Raine’s expression was bleak. His eyes lingered on a body, face down on the cobbles in a pool of dried blood. “I’m a country lad myself,” he said, “but I’d cut these Civid Sein scum down like vermin given the nod. This is not civilisation, M’Lady, this is rule of the mob, and I like it not. Nor do a majority of country folk, I believe, nor a majority of the Steel. I’ll not follow the orders of such people who now comprise the Council. But of course, I cannot speak for the captains.”

“If not the Council, then who?”

“M’Lady, I would follow you. I believe most of the
dharmi
feel the same. The feudalists are traitors, and the Civid Sein are a barbarian lynch mob. You walk the path between, and are not concerned with factions. I believe that is exactly what Rhodaan needs.”

“Lieutenant, you surprise me. Here I’d thought any expression of solidarity from a human would come with expressions of love and loyalty.”

“My father once told me that if you filled up all the goodness ever done by the promises of councilmen, philosophers, lords and priests in your left hand, while shitting in your right, the right hand will be full much faster. I’ll follow you precisely because you
don’t
ask me to love you.”

Rhillian looked at the young lieutenant for a long moment, then nodded. “I cannot in good conscience even ask you to trust me,” she added. “Most of what I do here, I do not like, and much ill will be done before I am through.”

“It was falling apart already, with what the feudalists were trying. There was little choice.”

“I cannot move against the Civid Sein just yet, Lieutenant, whatever horrors they should perform in the meantime. But soon, I promise.”

In the grand courtyard before the Tol’rhen, usually filled with factional and philosophical debate, there now camped a ragged army. There were many carts, mules and horses, amidst which country folk made makeshift camps. The smoke of cookfires filled the air, and an endless commotion of voices, animals, and from some quarters, shouted speeches.

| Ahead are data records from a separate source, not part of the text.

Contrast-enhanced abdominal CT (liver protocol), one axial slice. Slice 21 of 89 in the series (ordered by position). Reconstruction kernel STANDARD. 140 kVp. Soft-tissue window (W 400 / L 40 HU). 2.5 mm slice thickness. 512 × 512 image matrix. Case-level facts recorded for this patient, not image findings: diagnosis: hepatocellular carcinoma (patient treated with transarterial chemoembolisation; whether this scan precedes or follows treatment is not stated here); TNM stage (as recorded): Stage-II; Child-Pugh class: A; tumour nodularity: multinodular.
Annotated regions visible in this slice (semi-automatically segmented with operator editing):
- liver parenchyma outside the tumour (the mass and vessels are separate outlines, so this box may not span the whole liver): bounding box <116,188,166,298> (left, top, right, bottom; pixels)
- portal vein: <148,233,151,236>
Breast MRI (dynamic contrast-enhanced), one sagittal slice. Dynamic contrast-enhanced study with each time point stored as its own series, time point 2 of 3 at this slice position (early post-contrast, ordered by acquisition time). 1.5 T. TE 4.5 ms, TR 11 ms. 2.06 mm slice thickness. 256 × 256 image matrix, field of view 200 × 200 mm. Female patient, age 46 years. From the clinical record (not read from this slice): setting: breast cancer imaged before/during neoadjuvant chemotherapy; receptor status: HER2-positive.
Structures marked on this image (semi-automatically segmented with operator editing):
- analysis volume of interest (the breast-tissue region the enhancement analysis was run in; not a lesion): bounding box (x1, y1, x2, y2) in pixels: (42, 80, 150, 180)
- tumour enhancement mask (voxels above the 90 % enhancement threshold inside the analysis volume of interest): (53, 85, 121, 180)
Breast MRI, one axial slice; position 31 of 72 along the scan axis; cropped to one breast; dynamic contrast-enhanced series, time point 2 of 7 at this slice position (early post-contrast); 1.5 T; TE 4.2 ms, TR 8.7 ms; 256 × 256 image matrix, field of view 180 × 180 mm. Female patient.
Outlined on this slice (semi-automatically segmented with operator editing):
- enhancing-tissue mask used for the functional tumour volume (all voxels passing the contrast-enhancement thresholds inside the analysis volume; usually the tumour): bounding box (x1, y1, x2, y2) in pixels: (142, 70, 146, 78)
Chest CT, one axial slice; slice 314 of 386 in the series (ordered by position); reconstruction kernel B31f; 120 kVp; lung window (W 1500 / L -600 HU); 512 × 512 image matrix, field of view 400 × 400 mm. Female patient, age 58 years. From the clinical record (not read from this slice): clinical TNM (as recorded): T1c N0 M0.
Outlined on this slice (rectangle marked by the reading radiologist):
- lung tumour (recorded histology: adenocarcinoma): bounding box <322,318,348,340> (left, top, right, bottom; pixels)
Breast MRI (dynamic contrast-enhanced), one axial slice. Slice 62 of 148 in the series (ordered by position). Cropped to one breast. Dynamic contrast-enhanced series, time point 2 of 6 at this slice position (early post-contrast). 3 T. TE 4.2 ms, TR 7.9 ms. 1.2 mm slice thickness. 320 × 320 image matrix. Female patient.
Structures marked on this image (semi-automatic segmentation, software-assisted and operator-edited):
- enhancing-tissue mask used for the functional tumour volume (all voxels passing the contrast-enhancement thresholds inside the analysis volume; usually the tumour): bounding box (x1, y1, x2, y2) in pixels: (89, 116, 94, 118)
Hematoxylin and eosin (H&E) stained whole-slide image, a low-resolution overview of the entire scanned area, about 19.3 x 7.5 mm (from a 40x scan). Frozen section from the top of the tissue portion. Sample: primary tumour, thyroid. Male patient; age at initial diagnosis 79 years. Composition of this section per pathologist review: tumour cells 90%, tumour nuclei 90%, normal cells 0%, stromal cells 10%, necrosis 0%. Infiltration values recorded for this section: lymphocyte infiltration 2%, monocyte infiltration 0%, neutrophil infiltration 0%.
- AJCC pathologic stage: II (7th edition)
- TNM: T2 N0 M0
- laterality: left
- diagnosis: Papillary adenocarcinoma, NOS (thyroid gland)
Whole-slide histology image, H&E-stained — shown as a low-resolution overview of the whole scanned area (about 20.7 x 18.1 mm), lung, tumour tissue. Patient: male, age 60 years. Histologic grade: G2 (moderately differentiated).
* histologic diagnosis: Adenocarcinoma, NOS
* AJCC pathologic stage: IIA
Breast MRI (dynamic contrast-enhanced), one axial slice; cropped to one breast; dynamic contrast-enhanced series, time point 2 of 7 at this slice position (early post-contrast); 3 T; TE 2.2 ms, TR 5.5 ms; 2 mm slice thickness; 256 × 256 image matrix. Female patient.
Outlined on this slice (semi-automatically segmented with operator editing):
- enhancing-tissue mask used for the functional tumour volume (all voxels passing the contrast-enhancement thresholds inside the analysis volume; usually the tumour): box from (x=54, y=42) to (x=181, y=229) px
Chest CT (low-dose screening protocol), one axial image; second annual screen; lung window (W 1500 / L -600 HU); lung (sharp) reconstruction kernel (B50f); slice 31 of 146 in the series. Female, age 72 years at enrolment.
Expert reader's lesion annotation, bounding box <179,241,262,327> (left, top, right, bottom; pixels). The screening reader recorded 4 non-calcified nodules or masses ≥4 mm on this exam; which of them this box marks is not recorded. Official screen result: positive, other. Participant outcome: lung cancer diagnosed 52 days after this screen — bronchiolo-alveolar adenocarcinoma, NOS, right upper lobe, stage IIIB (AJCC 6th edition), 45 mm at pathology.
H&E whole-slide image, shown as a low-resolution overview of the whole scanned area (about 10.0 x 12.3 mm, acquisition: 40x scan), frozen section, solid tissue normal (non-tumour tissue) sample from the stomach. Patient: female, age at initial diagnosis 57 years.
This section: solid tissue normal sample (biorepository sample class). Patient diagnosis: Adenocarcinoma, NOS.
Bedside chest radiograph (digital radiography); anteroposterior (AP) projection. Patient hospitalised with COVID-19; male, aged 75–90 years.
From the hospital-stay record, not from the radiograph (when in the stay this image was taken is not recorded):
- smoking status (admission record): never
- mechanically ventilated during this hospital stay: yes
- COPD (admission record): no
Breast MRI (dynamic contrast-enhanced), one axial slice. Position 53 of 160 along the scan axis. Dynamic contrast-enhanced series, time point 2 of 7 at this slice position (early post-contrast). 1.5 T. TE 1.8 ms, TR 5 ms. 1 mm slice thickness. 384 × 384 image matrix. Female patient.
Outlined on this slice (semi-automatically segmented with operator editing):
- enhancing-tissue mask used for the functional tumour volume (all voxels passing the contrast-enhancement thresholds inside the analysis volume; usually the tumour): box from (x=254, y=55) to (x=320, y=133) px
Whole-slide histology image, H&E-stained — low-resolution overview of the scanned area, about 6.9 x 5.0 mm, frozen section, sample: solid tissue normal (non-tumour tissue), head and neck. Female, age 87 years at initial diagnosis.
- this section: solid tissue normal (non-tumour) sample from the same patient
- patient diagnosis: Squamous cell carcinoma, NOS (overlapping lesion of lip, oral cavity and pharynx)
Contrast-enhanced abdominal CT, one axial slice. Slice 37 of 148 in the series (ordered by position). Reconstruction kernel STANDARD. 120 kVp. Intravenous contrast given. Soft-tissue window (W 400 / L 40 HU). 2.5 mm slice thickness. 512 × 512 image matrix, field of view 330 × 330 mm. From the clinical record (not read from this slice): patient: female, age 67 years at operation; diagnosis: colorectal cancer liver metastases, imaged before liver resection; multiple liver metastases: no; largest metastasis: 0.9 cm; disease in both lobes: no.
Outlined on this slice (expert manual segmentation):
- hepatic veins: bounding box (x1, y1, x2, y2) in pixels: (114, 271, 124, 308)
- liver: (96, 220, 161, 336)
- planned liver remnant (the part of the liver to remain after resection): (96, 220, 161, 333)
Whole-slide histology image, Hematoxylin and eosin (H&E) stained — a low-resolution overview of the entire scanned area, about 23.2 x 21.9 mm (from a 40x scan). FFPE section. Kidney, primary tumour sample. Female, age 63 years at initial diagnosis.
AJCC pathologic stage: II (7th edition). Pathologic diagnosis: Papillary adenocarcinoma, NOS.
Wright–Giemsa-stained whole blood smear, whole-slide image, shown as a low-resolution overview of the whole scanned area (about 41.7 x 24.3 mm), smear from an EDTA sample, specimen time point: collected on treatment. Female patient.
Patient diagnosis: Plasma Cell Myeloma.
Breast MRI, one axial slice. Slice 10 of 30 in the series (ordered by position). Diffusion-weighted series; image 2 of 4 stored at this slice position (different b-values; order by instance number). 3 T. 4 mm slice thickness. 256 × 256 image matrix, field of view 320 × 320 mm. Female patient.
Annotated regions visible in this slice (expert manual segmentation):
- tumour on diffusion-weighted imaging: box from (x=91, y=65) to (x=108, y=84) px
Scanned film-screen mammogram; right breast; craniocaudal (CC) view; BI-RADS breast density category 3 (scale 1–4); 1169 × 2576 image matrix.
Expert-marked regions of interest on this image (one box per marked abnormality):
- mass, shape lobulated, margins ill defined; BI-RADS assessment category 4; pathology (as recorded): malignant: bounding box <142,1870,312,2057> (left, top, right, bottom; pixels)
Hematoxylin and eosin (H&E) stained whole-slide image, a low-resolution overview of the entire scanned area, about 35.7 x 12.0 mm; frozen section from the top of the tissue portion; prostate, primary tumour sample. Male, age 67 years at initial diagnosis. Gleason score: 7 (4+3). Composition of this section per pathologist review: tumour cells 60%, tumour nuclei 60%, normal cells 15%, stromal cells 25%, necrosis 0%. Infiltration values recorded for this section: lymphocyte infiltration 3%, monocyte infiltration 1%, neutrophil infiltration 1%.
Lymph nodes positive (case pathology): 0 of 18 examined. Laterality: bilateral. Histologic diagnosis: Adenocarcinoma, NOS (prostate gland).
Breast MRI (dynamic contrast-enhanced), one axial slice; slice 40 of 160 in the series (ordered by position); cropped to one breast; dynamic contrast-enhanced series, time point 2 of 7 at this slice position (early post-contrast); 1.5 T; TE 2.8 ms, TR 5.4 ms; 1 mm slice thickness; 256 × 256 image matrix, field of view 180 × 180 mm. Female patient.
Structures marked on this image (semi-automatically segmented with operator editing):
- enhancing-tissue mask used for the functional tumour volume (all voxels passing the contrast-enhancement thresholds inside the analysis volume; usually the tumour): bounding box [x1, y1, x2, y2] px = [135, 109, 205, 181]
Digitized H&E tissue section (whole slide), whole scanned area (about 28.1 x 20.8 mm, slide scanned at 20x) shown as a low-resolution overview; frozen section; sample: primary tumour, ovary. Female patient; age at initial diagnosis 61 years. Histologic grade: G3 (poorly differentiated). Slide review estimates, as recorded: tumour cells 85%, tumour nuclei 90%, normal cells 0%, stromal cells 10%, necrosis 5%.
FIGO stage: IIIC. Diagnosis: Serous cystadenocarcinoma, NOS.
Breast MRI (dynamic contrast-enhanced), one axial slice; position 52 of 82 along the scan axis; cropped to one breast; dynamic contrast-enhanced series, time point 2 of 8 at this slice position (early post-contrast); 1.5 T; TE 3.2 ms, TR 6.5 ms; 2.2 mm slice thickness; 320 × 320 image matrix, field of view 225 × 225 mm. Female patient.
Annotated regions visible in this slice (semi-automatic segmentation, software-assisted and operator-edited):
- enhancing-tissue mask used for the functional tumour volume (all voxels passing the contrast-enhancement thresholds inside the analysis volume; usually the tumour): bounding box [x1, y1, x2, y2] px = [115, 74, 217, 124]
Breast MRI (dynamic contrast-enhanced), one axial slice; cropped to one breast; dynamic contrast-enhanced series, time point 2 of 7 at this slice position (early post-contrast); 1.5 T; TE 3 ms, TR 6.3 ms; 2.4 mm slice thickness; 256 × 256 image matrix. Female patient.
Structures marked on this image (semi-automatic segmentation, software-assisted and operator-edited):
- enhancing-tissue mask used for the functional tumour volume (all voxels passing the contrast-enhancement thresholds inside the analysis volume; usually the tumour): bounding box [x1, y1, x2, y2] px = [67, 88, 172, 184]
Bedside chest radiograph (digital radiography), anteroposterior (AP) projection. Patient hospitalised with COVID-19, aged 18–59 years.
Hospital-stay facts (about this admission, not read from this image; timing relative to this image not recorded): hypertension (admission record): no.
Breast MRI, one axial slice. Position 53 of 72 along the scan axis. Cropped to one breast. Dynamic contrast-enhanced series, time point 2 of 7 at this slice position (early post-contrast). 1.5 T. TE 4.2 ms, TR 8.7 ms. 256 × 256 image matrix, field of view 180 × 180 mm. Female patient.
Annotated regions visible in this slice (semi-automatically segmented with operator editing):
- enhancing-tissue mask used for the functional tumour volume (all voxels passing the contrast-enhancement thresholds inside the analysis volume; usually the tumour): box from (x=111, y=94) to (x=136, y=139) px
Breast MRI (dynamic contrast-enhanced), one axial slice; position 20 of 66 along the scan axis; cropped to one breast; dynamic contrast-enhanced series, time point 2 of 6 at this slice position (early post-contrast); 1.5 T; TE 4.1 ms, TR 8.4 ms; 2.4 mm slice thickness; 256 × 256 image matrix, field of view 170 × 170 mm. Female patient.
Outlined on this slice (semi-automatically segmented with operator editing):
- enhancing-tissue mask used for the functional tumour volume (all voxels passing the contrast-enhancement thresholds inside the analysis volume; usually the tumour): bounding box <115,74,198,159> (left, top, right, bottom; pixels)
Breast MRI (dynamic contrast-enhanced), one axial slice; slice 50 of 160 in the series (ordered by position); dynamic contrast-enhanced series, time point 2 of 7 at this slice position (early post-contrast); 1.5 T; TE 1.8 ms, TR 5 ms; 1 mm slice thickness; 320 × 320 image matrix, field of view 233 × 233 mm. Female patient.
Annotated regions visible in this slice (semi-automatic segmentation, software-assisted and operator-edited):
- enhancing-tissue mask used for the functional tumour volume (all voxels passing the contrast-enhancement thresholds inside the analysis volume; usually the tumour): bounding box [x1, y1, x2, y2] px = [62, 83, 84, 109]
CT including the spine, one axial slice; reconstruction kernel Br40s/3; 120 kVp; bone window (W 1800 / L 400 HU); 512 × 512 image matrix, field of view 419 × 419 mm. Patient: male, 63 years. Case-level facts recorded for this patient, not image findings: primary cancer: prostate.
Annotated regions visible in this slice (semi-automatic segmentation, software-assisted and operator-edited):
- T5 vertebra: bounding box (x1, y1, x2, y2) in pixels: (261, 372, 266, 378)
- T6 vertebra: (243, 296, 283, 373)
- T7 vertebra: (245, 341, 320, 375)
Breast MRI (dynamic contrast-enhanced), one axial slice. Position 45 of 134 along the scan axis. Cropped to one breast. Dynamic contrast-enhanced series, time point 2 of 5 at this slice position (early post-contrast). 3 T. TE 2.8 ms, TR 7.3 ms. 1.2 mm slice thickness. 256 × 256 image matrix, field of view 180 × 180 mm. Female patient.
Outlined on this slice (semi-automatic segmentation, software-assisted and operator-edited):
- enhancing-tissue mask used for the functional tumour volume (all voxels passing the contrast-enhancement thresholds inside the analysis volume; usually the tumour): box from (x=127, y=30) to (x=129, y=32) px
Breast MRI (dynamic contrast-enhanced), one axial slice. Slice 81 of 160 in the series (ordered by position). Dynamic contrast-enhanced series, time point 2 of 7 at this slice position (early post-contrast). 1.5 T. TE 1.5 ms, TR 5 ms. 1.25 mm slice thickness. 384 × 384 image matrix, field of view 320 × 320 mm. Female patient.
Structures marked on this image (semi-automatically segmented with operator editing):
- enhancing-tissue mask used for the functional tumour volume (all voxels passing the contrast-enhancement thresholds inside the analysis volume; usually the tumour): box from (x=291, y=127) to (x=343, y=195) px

Rhillian paused on the Elesther steps with Aisha to survey it all, and the Nasi-Keth who wandered through it, some talking and friendly with the new arrivals, others wary. She then pressed on through the main doors, guarded
by Nasi-Keth, and into the dining hall. Here, familiar rowed benches had been rearranged crosswise, and crowded with people—perhaps half Nasi-Keth, and the other half not. At the far end, before the kitchens, a stage had been raised. Even above the roaring of the crowd, Rhillian could hear the booming voice of the speaker, in his black Tol’rhen robes. Only one man in the Tol’rhen possessed such a voice, and could rouse such a ruckus.